The cover’s stick-on label reads “Jonas Kaufmann’s
first Tosca DVD”, with the implication that a second will follow
in due course. I certainly hope so, given the production
digitally entombed on this Decca release.
The German
singer with the romantic curls, soulful eyes and an excellent
dark tenor voice has made a home for himself as Cavaradossi, the
painter hero in Puccini’s opera. In a month’s time he’ll be
appearing in a different production for two starry nights at
Covent Garden. This DVD, filmed at the Zurich Opera House in
2009, shows why you might have to recruit the US Navy Seals to
get a ticket.
Indeed, Kaufmann is so eloquent that the
deficiencies flying around him vanish as soon as he opens his
mouth. One of them, I rush to say, isn’t Emily Magee’s singing
as Tosca. The American soprano works very hard as the titular
singer, equally in love with Cavaradossi and the limelight. Even
so, none of her flights can match Kaufmann’s for poetry or
individuality. His own chestnut number, E lucevan le stelle,
often given a right trumpeting, is sung with the half voice,
pained and gentle, and becomes reborn.
Best of all, with
Kaufmann’s performance you never sense a puppet strutting, a
prevailing factor otherwise in Robert Carsen’s production,
developed for Vlaamse Opera in 1991. Carsen trashes Puccini’s
carefully delineated historical context — Rome, June 1800 — in
favour of arid self-referential tricks, 1950s fashions, and a
Tosca who swans about like Marilyn Monroe and Ava Gardner
combined. Except when Kaufmann’s singing, it’s hard to feel
involved.
The DVD viewing experience isn’t
always helpful.
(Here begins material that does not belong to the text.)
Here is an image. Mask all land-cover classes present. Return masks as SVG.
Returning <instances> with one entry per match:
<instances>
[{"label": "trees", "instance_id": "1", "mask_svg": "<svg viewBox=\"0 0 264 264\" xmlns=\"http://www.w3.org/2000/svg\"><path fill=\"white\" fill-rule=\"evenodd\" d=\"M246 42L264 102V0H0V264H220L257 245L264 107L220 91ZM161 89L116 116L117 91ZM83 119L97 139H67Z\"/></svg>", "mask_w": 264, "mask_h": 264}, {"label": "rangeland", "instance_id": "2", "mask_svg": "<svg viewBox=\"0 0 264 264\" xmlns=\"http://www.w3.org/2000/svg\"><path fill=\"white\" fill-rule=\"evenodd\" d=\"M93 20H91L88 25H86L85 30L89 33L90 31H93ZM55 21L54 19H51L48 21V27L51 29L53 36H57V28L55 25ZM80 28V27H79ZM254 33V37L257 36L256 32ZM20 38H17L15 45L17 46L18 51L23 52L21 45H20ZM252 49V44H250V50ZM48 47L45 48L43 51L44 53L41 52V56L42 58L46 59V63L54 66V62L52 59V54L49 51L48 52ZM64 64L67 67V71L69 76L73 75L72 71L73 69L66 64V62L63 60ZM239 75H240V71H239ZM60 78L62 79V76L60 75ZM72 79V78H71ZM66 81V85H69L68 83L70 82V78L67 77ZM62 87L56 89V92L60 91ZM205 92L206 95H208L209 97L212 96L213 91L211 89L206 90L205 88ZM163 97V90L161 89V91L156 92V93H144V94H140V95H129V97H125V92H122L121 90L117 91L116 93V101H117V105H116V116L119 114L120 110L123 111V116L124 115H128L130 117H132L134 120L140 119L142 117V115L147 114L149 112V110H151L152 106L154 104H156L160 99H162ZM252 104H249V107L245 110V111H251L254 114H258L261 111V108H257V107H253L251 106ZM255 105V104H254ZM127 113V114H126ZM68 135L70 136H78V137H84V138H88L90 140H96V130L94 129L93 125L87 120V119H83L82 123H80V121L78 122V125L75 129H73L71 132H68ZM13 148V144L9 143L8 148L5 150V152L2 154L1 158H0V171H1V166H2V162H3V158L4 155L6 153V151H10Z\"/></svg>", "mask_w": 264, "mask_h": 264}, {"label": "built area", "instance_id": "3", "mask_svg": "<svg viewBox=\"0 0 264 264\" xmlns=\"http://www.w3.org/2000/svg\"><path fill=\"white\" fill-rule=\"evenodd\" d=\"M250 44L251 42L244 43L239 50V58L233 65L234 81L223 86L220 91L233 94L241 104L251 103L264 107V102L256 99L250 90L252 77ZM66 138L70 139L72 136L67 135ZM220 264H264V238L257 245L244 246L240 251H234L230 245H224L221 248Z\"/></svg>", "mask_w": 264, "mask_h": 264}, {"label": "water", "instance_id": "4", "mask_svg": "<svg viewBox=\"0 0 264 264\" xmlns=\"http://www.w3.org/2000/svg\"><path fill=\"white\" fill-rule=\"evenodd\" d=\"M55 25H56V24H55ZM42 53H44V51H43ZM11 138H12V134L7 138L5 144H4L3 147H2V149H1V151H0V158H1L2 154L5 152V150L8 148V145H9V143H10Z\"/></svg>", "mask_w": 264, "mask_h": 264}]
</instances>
Magee’s consciously exaggerated diva gestures
don’t sit well on a TV screen. Thomas Hampson’s decently sung
Scarpia fares better, especially when his villainy is expressed
in the corners of eyes and lips. A modest word of praise, too,
for Giuseppe Scorsin as the Sacristan, characterfully bumbling
round Anthony Ward’s annoying sets in his pullover with holes.
Orchestrally, Paolo Carignani does his best to keep
Puccini’s score pulsing along, hard and bright. But the music
that matters comes from Kaufmann’s throat, mellifluously
convincing no matter what the production’s ills.